Churchill College’s campus is unusual for Cambridge in having an open, outward-looking aspect which is much valued by its users, and contrasts with the more inward aspect of most Cambridge architecture, both ancient and modern. David Thurlow’s Study Centre helps in establishing this open parti, reinforcing development of the perimeter and with long views across the playing fields to the south.
It is a reticent, almost unnoticeable building in a pocket of space between Churchill College and the Møller Centre. From the access road its back parts hide behind shrubs and hedges, and from the south the immensity of the open fields render the calm low building almost invisible. It’s a nice building, friendly, well-mannered and effective.
This project is an opportunity to let it greet the world with more character and assurance. And we have made the Recital Room autonomous while maintaining a meaningful connection between it and the Study Centre.
The Centre is to become a collaborative learning environment, a kind of theatre. It has also put us in mind of a really good kindergarten, but a grown-up kindergarten for clever, highly motivated adults where the distinction between work and play is blurred and the mind becomes super-absorbant like a toddler’s. As in a kindergarten, there is the need for a variety of learning environments, using many different kinds of kit, a range of quick change situations throughout the course of each day enabling the widest possible range of simultaneous or sequential activities, as well as an easy interface between indoors and out, and for food and drink to be good and taken on the run.

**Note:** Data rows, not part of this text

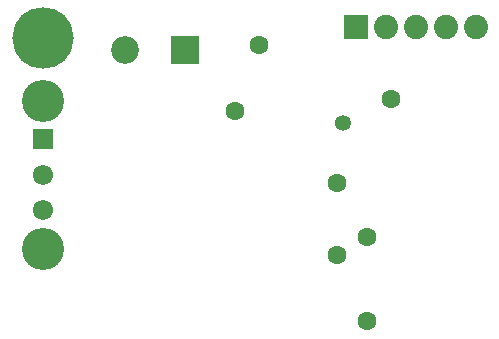
<source format=gbr>
%TF.GenerationSoftware,Altium Limited,Altium Designer,24.0.1 (36)*%
G04 Layer_Color=16711935*
%FSLAX45Y45*%
%MOMM*%
%TF.SameCoordinates,8CF4B923-E39E-4099-A09F-CB558B098684*%
%TF.FilePolarity,Negative*%
%TF.FileFunction,Soldermask,Bot*%
%TF.Part,Single*%
G01*
G75*
%TA.AperFunction,ComponentPad*%
%ADD50R,1.71820X1.71820*%
%ADD51C,1.71820*%
%ADD52C,3.56320*%
%ADD53C,2.05320*%
%ADD54R,2.05320X2.05320*%
%ADD55R,2.35320X2.35320*%
%ADD56C,2.35320*%
%ADD57C,5.20320*%
%TA.AperFunction,ViaPad*%
%ADD58C,1.60320*%
%ADD59C,1.35320*%
D50*
X350000Y1796415D02*
D03*
D51*
Y1496415D02*
D03*
Y1196415D02*
D03*
D52*
Y2121415D02*
D03*
Y871415D02*
D03*
D53*
X4016000Y2750000D02*
D03*
X3254000D02*
D03*
X3508000D02*
D03*
X3762000D02*
D03*
D54*
X3000000D02*
D03*
D55*
X1554000Y2550000D02*
D03*
D56*
X1046000D02*
D03*
D57*
X350000Y2650000D02*
D03*
D58*
X3098800Y254000D02*
D03*
X2844800Y812800D02*
D03*
Y1422400D02*
D03*
X2184400Y2590800D02*
D03*
X1981200Y2032000D02*
D03*
X3098800Y965200D02*
D03*
X3302000Y2133600D02*
D03*
D59*
X2895600Y1930400D02*
D03*
%TF.MD5,b89fcc952be646aab1278d4857164b62*%
M02*

</source>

We felt the key to success for the learning spaces was that they should be not just flexible, but also varied in their size and spatial characteristics. Added spatial richness and variety is another kind of in-built flexibility. We proposed three L-shaped suites of three rooms each which can be opened and closed to each other at will. Every suite has access to outdoor space, and each individual room can be independently accessed from the continuous ribbon of milling spaces which form the circulation spaces of the building. In each room there are refreshment stations served by an enlarged kitchen, and each suite has plenty of storage as well as a “backstage” alcove for IT, technical and production support. The milling spaces are either skylit or open onto the new courtyard, and they have plenty of space for refreshment and seating areas. Other support facilities include a large new reception and office area at the main entrance, new WCs, storage and plant. The courtyard and the new rooftop promenade provide sitting out spaces, whose use might usefully be extended by built-in patio heaters.
Approaching the study centre along the Møller Centre access road you come first to new pond, with reeds and ducks, backed by a brick wall. This brick wall forms the balustrade of a gently sloping pedestrian approach up to the rooftop recital room. On the other side of this ramped approach is a south-facing grass bank, enclosing and humanising a grassed area which is currently no more than a wide verge – in spite of its tree and sculpture.
At the west end of the pond is the only two-storey part of the Centre, forming what appears to be a nearly detached pavilion. The upper floor of this pavilion is the recital room. Approaching it from the top of the ramp you pass five orange pods, the rehearsal rooms, rising and falling like notes on a stave. They, like the recital room, are acoustically isolated from the ground floor spaces below. The recital room has its own small foyer with counter and WCs, and a direct stair down to the ground floor so that it can potentially be used as an additional Study Centre facility, as can its adjacent roof terrace. The recital room and the pods have no windows overlooking the back gardens to the north: each rehearsal pod shares the open views south across the playing fields.
From the Møller Centre itself, users look down the slope to the west front of the building. This will no longer be a blank façade, but one with a varied profile, with set backs and with windows. The approach itself has been modified. We think the car parking outside the Møller Centre could be usefully rearranged, so that access to the car parking spaces is directly off the access road, and the second parallel road closer to the building disappears. It would be replaced by a broad, smooth pedestrian and service route bounded by a herbaceous border, not for cars, but able to be accessed by the occasional service vehicle. We also suggest softening the landscape around the Study Centre with an informal scheme of grasses and flowers, and with routes conforming more closely to desire lines.
The building is of heavily insulated brick walls, some white-painted, with douglas fir framed high performance windows which will be untreated and will weather silver-grey. The walls, with their many setbacks, bays and oriels, will be heavily clothed in climbing plants, so the west front facing the Møller Centre and the courtyard will have the character of garden architecture, with wall and window subordinated to planting. The roof over the old recital room will be grassed to enhance the foreground of the approach to the new recital room: other roofs will be simple, highly insulated flat roofs which are, in any case, virtually invisible from most views.